Ricordare il futuro, allora, perché anche così l’umanità può riscattarsi da piaghe e orrori.
Liliana Segre – la Senatrice della Repubblica, Liliana Segre – lo insegna ogni giorno da anni. Il mio amico, Lele Fiano, ha appena ripercorso quella tragedia attraverso gli occhi della sua famiglia e di un padre assai amato e salutato da poche settimane.
Tante sono le guerre sparse ancora nel mondo. Le violenze, gli abusi e le torture, odi e disperazioni in angoli e continenti diversi.
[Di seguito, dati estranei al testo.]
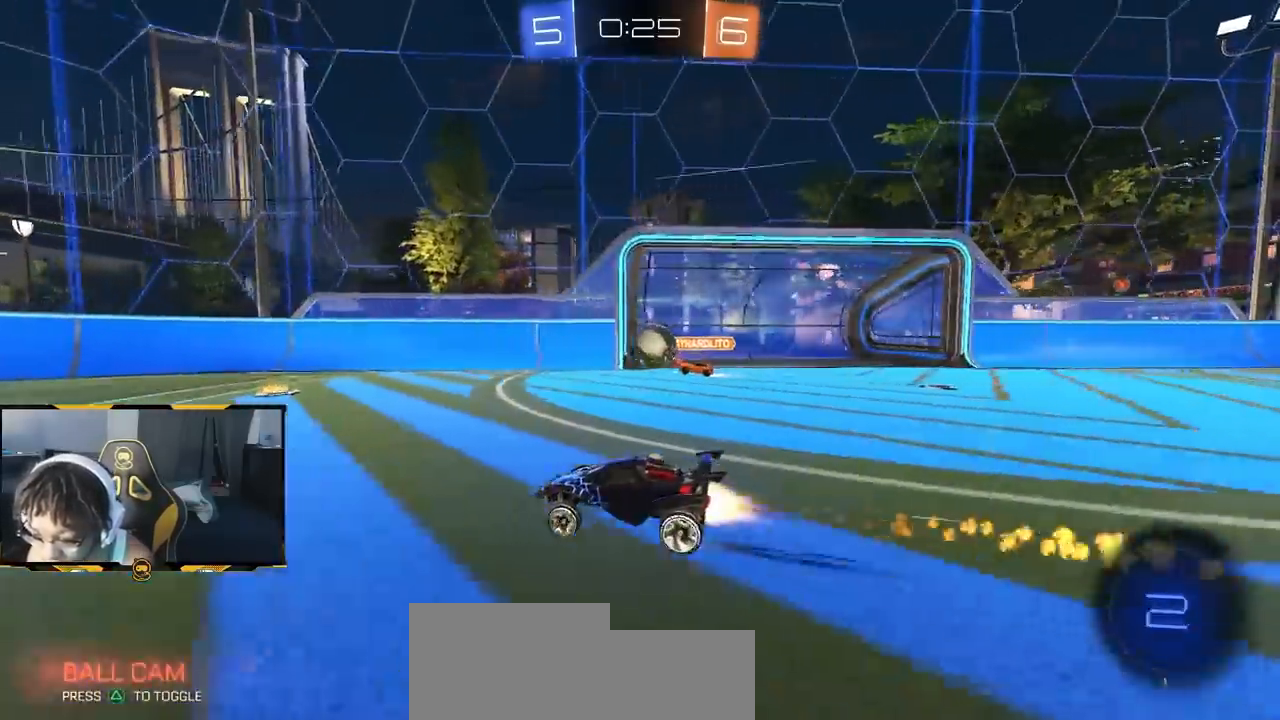
{"buttons": ["R2"], "left_stick": "center", "right_stick": "center", "events": [[17, "left_stick", "right"], [67, "R1", "up"], [133, "left_stick", "left"], [200, "left_stick", "center"]]}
Ma troppe sono anche le rimozioni in questa fragile e preziosa democrazia. Volgere lo sguardo a quel dolore è il nostro modo di preservarne la radice che deve rimanere il vincolo sacro della dignità, della inviolabilità, di ogni essere umano.
Per tutto questo il 27 gennaio è parte di noi.
Una parte intima e una parte pubblica da condividere nell’idea irrinunciabile che per la libertà ci si deve continuare a battere.
Nel nome di chi è venuto prima, nell’amore per chi verrà dopo.
A lei si aggiunge il Segretario nazionale, Nicola Zingaretti:
Il 27 gennaio 1945 furono abbattuti i cancelli del campo di sterminio di Auschwitz, il luogo simbolo dell'odio nazista e della Shoah, dove furono uccise milioni di persone innocenti.
Quest’anno non sarà possibile, a causa del Covid. Ma la memoria non si può fermare.
Per questo dobbiamo tenere gli occhi ben aperti: la memoria sulla tragedia prodotta dal nazifascismo è indispensabile per tenere vive le ragioni e la necessità della democrazia e dei valori che la sorreggono, e per sbarrare la strada a chi vorrebbe di nuovo dividere gli esseri umani soffiando sulle paure e sulle angosce delle persone. Andare alla radice dell’odio e comprendere come l’uomo finì in quel vortice di crudeltà è la più importante condizione per poter dire MAI PIÙ.